— THE TASK —
Please repeat each entry. Match every word exactly.

[Stored data entries]
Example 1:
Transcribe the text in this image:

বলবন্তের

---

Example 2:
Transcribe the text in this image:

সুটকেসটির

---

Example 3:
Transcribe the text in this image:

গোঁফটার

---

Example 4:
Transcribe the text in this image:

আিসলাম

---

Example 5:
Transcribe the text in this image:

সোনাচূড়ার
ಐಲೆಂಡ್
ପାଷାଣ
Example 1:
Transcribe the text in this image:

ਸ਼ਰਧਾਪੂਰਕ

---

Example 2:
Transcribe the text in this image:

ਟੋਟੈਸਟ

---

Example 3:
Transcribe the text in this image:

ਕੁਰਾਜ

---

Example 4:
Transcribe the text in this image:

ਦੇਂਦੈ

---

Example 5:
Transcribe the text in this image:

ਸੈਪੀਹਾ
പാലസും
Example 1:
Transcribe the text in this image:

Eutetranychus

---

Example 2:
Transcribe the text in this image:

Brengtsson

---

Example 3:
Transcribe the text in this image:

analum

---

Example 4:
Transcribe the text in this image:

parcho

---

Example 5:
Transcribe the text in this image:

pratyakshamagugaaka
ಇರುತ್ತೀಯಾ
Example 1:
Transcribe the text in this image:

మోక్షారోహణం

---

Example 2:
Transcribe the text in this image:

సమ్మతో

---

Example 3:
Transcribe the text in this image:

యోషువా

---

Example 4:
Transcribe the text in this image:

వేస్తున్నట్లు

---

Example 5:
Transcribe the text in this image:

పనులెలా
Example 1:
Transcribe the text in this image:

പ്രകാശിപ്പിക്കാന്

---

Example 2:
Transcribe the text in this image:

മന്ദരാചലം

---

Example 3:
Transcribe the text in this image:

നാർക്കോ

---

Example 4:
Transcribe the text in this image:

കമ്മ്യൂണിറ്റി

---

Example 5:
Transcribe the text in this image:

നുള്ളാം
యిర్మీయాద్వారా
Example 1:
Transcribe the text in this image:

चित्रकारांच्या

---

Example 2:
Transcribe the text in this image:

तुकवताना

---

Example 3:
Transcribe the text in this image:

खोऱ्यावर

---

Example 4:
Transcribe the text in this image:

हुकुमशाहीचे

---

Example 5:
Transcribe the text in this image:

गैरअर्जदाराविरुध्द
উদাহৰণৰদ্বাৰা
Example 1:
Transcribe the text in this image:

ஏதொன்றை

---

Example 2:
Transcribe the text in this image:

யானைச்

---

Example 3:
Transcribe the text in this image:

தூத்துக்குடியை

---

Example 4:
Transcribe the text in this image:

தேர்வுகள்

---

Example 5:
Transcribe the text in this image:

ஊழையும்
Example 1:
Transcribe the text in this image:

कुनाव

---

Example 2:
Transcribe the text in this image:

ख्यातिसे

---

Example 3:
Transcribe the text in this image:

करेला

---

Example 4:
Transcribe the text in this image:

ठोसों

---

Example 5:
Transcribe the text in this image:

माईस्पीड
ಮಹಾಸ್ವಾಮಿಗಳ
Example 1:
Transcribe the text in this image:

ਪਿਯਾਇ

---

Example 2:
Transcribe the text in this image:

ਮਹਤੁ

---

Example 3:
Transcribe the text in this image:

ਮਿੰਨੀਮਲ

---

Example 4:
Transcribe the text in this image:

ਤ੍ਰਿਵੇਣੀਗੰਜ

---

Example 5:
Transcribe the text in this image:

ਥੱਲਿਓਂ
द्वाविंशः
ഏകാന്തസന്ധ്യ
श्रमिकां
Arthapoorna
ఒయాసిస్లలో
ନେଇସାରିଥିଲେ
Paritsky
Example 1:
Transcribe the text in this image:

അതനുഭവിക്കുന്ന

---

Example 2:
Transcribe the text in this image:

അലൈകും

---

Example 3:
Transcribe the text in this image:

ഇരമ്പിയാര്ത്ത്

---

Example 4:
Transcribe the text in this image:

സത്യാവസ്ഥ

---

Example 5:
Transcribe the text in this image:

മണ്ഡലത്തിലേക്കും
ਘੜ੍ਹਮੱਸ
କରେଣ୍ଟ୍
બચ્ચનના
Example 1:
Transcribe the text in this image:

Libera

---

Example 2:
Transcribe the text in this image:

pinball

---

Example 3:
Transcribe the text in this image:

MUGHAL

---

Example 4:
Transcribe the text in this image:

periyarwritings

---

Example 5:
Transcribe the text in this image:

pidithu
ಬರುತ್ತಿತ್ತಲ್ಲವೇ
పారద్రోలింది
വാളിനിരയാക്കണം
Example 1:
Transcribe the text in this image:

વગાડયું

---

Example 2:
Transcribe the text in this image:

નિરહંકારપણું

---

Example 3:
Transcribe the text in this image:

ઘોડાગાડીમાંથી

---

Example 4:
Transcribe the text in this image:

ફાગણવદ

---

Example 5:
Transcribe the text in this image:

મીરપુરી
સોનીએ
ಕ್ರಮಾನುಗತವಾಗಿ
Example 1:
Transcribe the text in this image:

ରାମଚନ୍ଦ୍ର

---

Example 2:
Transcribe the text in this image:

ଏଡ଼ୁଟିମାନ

— RESULT FOR THIS EXERCISE —
Example 1:
Transcribe the text in this image:

বলবন্তের

---

Example 2:
Transcribe the text in this image:

সুটকেসটির

---

Example 3:
Transcribe the text in this image:

গোঁফটার

---

Example 4:
Transcribe the text in this image:

আিসলাম

---

Example 5:
Transcribe the text in this image:

সোনাচূড়ার
ಐಲೆಂಡ್
ପାଷାଣ
Example 1:
Transcribe the text in this image:

ਸ਼ਰਧਾਪੂਰਕ

---

Example 2:
Transcribe the text in this image:

ਟੋਟੈਸਟ

---

Example 3:
Transcribe the text in this image:

ਕੁਰਾਜ

---

Example 4:
Transcribe the text in this image:

ਦੇਂਦੈ

---

Example 5:
Transcribe the text in this image:

ਸੈਪੀਹਾ
പാലസും
Example 1:
Transcribe the text in this image:

Eutetranychus

---

Example 2:
Transcribe the text in this image:

Brengtsson

---

Example 3:
Transcribe the text in this image:

analum

---

Example 4:
Transcribe the text in this image:

parcho

---

Example 5:
Transcribe the text in this image:

pratyakshamagugaaka
ಇರುತ್ತೀಯಾ
Example 1:
Transcribe the text in this image:

మోక్షారోహణం

---

Example 2:
Transcribe the text in this image:

సమ్మతో

---

Example 3:
Transcribe the text in this image:

యోషువా

---

Example 4:
Transcribe the text in this image:

వేస్తున్నట్లు

---

Example 5:
Transcribe the text in this image:

పనులెలా
Example 1:
Transcribe the text in this image:

പ്രകാശിപ്പിക്കാന്

---

Example 2:
Transcribe the text in this image:

മന്ദരാചലം

---

Example 3:
Transcribe the text in this image:

നാർക്കോ

---

Example 4:
Transcribe the text in this image:

കമ്മ്യൂണിറ്റി

---

Example 5:
Transcribe the text in this image:

നുള്ളാം
యిర్మీయాద్వారా
Example 1:
Transcribe the text in this image:

चित्रकारांच्या

---

Example 2:
Transcribe the text in this image:

तुकवताना

---

Example 3:
Transcribe the text in this image:

खोऱ्यावर

---

Example 4:
Transcribe the text in this image:

हुकुमशाहीचे

---

Example 5:
Transcribe the text in this image:

गैरअर्जदाराविरुध्द
উদাহৰণৰদ্বাৰা
Example 1:
Transcribe the text in this image:

ஏதொன்றை

---

Example 2:
Transcribe the text in this image:

யானைச்

---

Example 3:
Transcribe the text in this image:

தூத்துக்குடியை

---

Example 4:
Transcribe the text in this image:

தேர்வுகள்

---

Example 5:
Transcribe the text in this image:

ஊழையும்
Example 1:
Transcribe the text in this image:

कुनाव

---

Example 2:
Transcribe the text in this image:

ख्यातिसे

---

Example 3:
Transcribe the text in this image:

करेला

---

Example 4:
Transcribe the text in this image:

ठोसों

---

Example 5:
Transcribe the text in this image:

माईस्पीड
ಮಹಾಸ್ವಾಮಿಗಳ
Example 1:
Transcribe the text in this image:

ਪਿਯਾਇ

---

Example 2:
Transcribe the text in this image:

ਮਹਤੁ

---

Example 3:
Transcribe the text in this image:

ਮਿੰਨੀਮਲ

---

Example 4:
Transcribe the text in this image:

ਤ੍ਰਿਵੇਣੀਗੰਜ

---

Example 5:
Transcribe the text in this image:

ਥੱਲਿਓਂ
द्वाविंशः
ഏകാന്തസന്ധ്യ
श्रमिकां
Arthapoorna
ఒయాసిస్లలో
ନେଇସାରିଥିଲେ
Paritsky
Example 1:
Transcribe the text in this image:

അതനുഭവിക്കുന്ന

---

Example 2:
Transcribe the text in this image:

അലൈകും

---

Example 3:
Transcribe the text in this image:

ഇരമ്പിയാര്ത്ത്

---

Example 4:
Transcribe the text in this image:

സത്യാവസ്ഥ

---

Example 5:
Transcribe the text in this image:

മണ്ഡലത്തിലേക്കും
ਘੜ੍ਹਮੱਸ
କରେଣ୍ଟ୍
બચ્ચનના
Example 1:
Transcribe the text in this image:

Libera

---

Example 2:
Transcribe the text in this image:

pinball

---

Example 3:
Transcribe the text in this image:

MUGHAL

---

Example 4:
Transcribe the text in this image:

periyarwritings

---

Example 5:
Transcribe the text in this image:

pidithu
ಬರುತ್ತಿತ್ತಲ್ಲವೇ
పారద్రోలింది
വാളിനിരയാക്കണം
Example 1:
Transcribe the text in this image:

વગાડયું

---

Example 2:
Transcribe the text in this image:

નિરહંકારપણું

---

Example 3:
Transcribe the text in this image:

ઘોડાગાડીમાંથી

---

Example 4:
Transcribe the text in this image:

ફાગણવદ

---

Example 5:
Transcribe the text in this image:

મીરપુરી
સોનીએ
ಕ್ರಮಾನುಗತವಾಗಿ
Example 1:
Transcribe the text in this image:

ରାମଚନ୍ଦ୍ର

---

Example 2:
Transcribe the text in this image:

ଏଡ଼ୁଟିମାନ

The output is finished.